I romanzi delle sorelle Bronte sembrano tornati di moda: dopo le Cime tempestose di Andrea Arnold, arriva in sala Jane Eyre, il più celebre romanzo di Charlotte, stavolta diretto dal giovane Cary Fukunaga. Jane è un'orfana spedita in un rigidissimo collegio che trova lavoro come istitutrice a casa dello scorbutico Rochester. Ma il rapporto di diffidenza tra i due diventerà presto una passione sconveniente.
Moira Buffini adatta il romanzo tra melodramma e noir gotico, cercando di far emergere uno spirito dickensiano, rendendo il film poco più che un'illustrazione. Il racconto comincia ostentando una certa “modernizzazione”, con flashback arditi, stacchi ellittici e uno stile mobile, giocato sui fuori fuoco e la macchina a mano; ma dopo nemmeno venti minuti si assesta sia come narrazione, più piatta, tradizionale e poco avvincente, sia nello stile che si fa sempre più vicino alle corrette trasposizioni BBC, eleganti ma fredde.

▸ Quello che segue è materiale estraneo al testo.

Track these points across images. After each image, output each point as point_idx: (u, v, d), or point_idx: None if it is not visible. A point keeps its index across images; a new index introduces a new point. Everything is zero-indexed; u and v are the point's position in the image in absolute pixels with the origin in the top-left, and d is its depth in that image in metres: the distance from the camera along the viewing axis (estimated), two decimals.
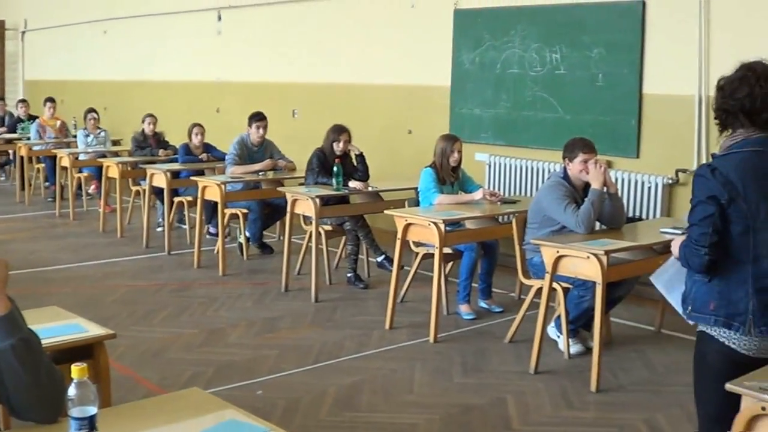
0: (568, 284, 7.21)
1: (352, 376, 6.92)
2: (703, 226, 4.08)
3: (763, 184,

E queste indecisioni e incoerenze spengono i sussulti del film: il tema dell'uguaglianza sociale e affettiva non affiora, la regia perde la possibilità di avere una sua forma e il cuore nero della storia è affidato soltanto alla fotografia di Adriano Goldman: nemmeno gli attori riescono a scaldare il cuore dello spettatore e se Mia Wasikowska se la cava con impeto, Michael Fassbender non trasmette la passione di Rochester, come sarebbe richiesto. E spegnere il pathos e l'ossessione del romanzo, è una sorta di peccato mortale.